Sixty-four patients with monoclonal protein in serum but initially without evidence of multiple myeloma, macroglobulinemia, amyloidosis or lymphoma, were studied. Fifty patients (78%) were observed for a period exceeding 3 yr. Based on the follow-up data the patients were classified into the following 4 groups: patients with transient monoclonal gammopathy, 4.7%; patients without significant increase in monoclonal serum protein, 75%; patients with more than 50% increase in monoclonal serum protein, 14.1%; patients in whom ultiple myeloma developed, 6.2%. The mean interval from discovery of the serum monoclonal protein to evolution to multiple myeloma was 61 mo.

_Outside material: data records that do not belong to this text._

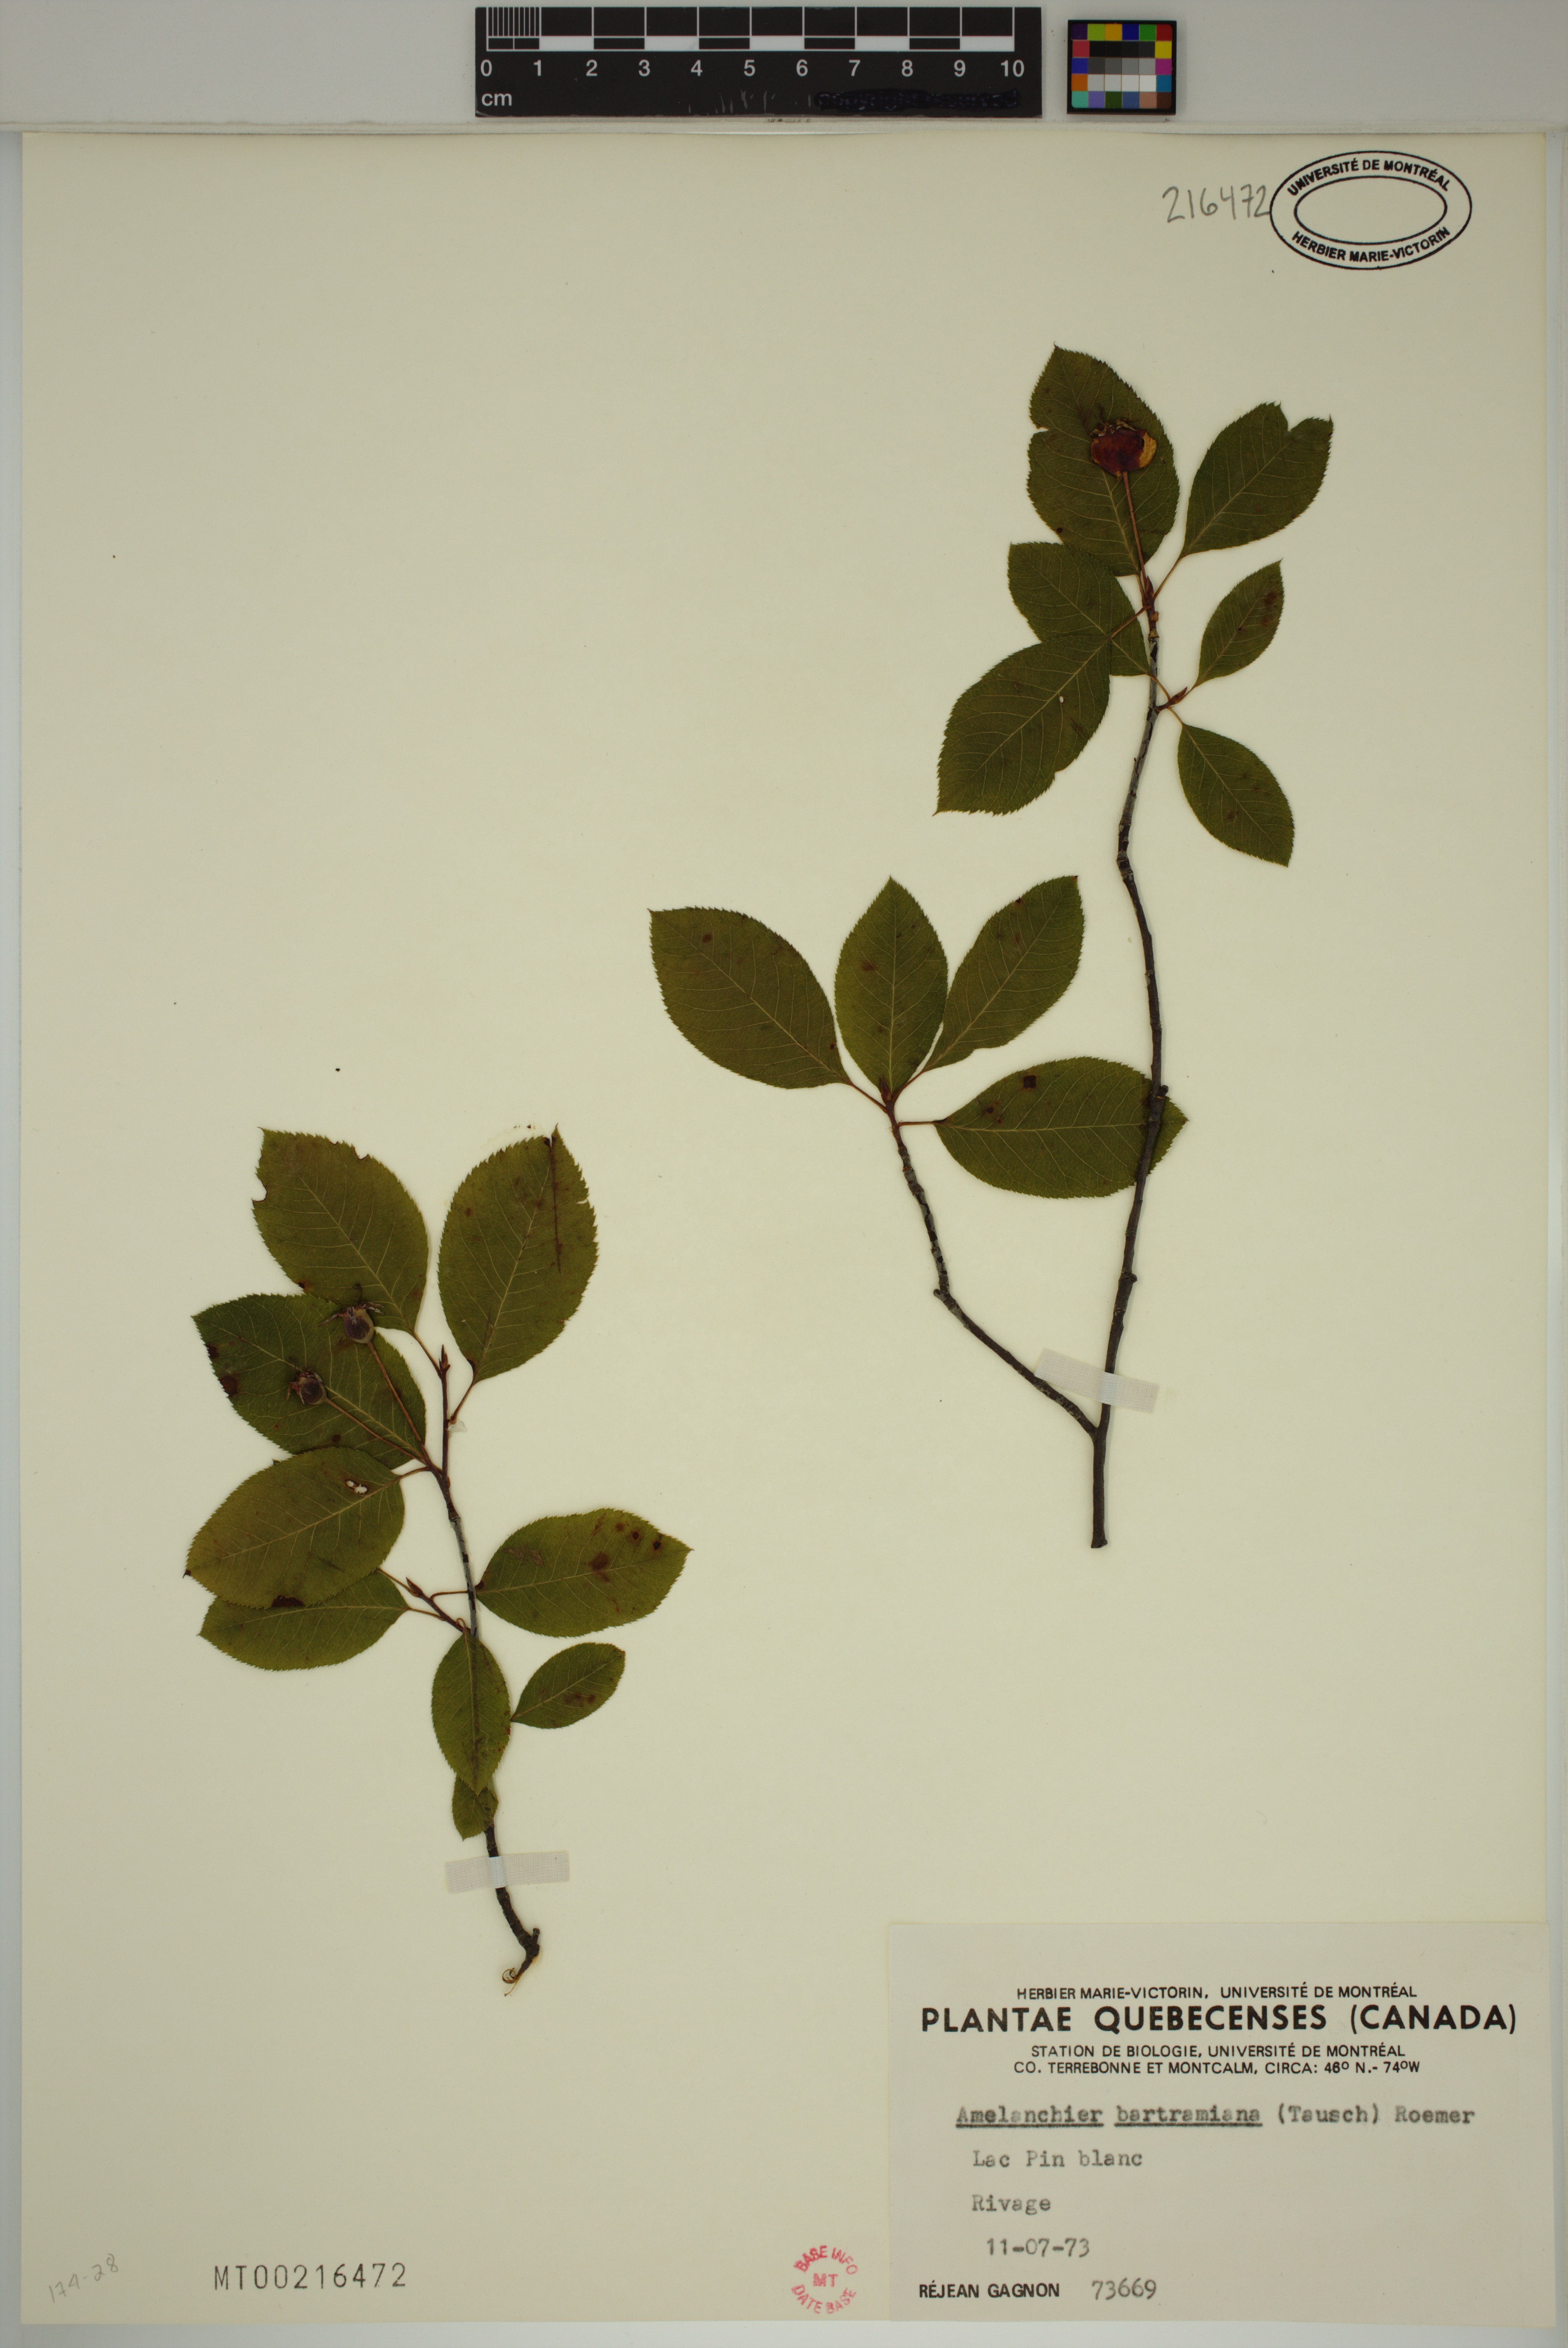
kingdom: Plantae
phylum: Tracheophyta
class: Magnoliopsida
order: Rosales
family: Rosaceae
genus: Amelanchier
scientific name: Amelanchier bartramiana
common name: Mountain serviceberry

Retrospective analysis of age, sex, blood count, bone marrow picture, antigenic type and size of serum monoclonal proteins, presence of small amounts of homogeneous L chain in the urine, serum albumin level and levels of residual Ig, did not help to distinguish initially the patients in whom the monoclonal gammopathy evolved to multiple myeloma from patients in whom the disease remained benign and stable. The evolution to multiple myeloma had occurred abruptly after long periods of stable condition; until this progression the follow-up data were similar to the patients with benign disease. The possible physiopathology of occurrence and evolution of benign monoclonal gammopathy is discussed.